Use these examples to figure out measurable ways to define your training needs. When you meet these needs, only then can you go on to do what you want during training.
You can use the same system to address any issues that you are having with your diet. For example, every time that you reach a body comp goal, you get to eat your favorite food.
How to Get DGM to Work for You
Step #1: List your bad habits in training. Common examples might include staying up late the night before workouts, eating the wrong foods or avoiding certain exercises.
Step #2: Figure out your reward. It’s important to have something really gratifying awaiting you at the end of all your hard work and sacrifice.
Step #3: Make measurable parameters. Essentially, they should look like quick equations. You do this and you get that.

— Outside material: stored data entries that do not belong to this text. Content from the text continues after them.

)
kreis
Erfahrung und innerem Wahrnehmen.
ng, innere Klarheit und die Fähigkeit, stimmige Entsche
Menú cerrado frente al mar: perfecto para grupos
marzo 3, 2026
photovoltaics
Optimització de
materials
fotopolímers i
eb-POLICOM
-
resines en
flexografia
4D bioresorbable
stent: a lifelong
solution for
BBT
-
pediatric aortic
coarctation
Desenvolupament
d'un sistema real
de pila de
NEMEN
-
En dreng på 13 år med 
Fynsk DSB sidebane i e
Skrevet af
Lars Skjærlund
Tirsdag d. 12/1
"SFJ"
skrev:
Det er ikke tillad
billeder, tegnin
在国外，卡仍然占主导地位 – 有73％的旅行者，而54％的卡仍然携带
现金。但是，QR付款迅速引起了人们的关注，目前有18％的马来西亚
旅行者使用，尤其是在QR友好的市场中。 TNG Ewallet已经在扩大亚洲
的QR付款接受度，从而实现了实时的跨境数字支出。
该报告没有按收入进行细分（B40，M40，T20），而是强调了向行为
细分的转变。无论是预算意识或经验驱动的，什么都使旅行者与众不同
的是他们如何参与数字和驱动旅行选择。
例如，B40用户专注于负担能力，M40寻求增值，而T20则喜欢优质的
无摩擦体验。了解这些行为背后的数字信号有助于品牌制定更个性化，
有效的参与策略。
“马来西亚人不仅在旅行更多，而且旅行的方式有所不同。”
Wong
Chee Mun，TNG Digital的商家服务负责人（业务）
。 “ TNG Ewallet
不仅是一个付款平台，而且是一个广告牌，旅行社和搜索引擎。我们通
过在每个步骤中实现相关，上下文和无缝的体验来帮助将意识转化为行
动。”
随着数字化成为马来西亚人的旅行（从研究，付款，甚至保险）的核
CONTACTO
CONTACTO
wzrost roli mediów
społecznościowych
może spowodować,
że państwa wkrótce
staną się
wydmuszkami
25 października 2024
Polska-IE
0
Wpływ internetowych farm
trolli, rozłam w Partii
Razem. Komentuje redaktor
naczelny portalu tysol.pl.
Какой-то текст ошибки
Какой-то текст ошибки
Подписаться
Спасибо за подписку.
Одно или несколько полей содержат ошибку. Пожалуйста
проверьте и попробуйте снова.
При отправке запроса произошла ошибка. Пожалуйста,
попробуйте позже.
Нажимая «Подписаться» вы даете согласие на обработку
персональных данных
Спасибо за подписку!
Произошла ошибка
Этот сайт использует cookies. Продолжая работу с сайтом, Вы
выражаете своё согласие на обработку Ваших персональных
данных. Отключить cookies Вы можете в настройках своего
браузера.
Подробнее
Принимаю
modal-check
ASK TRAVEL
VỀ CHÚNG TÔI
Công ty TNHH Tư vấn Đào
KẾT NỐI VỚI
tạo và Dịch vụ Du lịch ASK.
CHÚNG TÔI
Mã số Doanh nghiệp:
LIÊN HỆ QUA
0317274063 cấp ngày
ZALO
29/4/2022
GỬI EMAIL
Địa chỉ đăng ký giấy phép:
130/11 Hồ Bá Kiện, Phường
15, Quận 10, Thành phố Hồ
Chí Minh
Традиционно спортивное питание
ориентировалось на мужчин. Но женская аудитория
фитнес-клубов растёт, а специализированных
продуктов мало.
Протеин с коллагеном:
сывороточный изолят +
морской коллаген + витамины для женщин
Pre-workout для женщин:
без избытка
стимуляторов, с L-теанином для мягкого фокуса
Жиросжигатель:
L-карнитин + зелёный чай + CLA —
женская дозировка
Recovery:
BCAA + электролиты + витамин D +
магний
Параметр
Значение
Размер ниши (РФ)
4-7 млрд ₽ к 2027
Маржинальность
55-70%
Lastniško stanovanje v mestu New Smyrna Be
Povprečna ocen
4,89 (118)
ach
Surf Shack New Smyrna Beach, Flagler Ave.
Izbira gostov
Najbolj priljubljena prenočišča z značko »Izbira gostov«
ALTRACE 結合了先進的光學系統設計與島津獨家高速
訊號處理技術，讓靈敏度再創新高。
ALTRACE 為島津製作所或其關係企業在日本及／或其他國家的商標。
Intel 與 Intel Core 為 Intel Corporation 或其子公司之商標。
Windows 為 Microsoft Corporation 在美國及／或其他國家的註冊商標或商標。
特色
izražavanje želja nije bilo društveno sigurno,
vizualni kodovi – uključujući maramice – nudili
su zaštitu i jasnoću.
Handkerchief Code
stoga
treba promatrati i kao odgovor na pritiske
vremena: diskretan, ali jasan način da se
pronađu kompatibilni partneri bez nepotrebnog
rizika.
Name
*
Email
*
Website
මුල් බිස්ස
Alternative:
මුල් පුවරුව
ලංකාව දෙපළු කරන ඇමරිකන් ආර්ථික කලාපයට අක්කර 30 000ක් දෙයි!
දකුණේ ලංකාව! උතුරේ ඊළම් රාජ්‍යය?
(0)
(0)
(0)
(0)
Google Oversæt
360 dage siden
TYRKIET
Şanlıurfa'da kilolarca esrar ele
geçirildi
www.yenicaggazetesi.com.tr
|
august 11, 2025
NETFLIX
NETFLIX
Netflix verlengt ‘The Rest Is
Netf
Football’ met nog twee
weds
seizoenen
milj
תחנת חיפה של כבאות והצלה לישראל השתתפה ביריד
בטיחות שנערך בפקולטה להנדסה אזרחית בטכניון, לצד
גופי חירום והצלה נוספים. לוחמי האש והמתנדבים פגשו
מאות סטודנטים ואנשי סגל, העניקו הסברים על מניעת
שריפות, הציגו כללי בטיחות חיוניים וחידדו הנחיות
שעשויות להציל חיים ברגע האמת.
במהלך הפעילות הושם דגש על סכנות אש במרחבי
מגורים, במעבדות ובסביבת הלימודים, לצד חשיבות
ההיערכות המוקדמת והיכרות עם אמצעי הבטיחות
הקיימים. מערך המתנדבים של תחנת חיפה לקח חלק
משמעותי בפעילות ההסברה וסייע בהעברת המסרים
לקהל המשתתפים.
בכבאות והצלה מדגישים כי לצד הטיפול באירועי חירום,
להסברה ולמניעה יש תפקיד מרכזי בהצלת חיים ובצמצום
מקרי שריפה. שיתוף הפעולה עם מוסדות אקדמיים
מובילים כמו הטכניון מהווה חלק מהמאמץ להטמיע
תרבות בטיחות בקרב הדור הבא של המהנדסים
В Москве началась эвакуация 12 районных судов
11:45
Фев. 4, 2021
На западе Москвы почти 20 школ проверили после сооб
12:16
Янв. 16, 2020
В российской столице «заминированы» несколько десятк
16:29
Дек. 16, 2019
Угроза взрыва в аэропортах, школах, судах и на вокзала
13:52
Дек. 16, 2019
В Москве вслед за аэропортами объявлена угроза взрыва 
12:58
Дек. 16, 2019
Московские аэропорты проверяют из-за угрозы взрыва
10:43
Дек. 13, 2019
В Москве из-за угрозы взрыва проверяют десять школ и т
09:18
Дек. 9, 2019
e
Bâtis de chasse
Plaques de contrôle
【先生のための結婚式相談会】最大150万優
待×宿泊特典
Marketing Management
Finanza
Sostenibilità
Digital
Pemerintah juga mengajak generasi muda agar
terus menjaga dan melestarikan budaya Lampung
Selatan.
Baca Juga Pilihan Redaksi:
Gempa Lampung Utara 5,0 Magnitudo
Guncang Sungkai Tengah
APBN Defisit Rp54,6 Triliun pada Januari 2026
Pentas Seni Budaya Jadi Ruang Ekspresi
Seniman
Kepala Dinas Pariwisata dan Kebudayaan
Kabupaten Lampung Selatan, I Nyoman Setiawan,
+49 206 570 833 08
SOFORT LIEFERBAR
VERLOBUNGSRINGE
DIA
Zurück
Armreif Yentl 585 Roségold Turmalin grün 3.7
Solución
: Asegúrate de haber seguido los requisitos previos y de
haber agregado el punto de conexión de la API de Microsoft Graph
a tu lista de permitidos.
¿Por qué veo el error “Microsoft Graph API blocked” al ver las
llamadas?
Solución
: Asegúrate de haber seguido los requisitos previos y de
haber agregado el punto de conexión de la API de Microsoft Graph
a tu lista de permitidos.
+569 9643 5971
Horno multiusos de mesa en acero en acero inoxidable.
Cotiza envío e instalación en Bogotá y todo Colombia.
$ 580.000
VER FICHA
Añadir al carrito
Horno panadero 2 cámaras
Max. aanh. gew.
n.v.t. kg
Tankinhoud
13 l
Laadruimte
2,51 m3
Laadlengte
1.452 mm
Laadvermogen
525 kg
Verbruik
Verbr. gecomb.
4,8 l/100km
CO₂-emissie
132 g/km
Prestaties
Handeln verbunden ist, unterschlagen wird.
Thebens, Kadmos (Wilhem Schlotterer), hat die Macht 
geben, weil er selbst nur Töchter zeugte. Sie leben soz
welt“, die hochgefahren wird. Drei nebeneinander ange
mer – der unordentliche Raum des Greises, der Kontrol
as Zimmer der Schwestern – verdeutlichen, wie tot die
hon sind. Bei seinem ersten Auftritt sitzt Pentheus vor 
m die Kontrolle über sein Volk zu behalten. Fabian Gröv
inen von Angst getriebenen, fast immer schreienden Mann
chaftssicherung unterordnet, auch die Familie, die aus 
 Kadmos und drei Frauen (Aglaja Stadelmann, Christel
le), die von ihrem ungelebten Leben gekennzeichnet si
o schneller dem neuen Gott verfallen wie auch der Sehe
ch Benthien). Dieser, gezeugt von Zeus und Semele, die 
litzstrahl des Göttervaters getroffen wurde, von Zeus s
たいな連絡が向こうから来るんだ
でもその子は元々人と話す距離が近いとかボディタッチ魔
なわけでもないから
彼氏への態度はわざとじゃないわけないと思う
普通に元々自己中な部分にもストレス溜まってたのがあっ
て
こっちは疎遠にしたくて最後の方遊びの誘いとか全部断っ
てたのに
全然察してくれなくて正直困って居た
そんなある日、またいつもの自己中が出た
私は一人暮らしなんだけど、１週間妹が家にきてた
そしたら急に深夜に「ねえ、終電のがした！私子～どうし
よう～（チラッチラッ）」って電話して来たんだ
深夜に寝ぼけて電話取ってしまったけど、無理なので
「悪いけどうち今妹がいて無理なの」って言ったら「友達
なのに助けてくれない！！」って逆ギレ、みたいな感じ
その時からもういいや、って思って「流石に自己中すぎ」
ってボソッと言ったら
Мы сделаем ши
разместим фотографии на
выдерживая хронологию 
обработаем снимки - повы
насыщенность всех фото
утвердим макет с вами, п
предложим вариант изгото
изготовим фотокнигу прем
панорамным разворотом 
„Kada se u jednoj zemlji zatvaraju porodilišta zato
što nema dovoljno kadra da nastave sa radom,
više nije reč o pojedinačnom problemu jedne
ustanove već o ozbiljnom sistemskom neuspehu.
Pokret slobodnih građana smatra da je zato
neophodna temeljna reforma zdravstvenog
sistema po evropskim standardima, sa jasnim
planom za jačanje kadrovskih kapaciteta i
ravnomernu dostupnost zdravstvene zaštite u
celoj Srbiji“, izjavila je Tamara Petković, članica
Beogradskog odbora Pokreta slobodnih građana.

Now, what’s the first thing that you want to improve? Leave your reply in the comment box below!
I love the 10,000 hour rule. It’s great for getting people in the right mindset about mastering a skill (not thinking they’ll get it in a weekend), but many people don’t really grasp just how long 10K hours is.
I am a 5th degree black belt in Taekwondo and have been training for over 15 years. A few months back I did and article on the 10,000 hour rule and I calculated how much time I’ve spent training. I hadn’t even made it to 4K hours. Ouch! Instead of getting discouraged, I think of how much more I’ll know when I DO get to 10K hours.
You are right Jacob, 10,000 hours IS a long time. Great focus and goal setting are key to achieving that number but the eventual rewards will be priceless.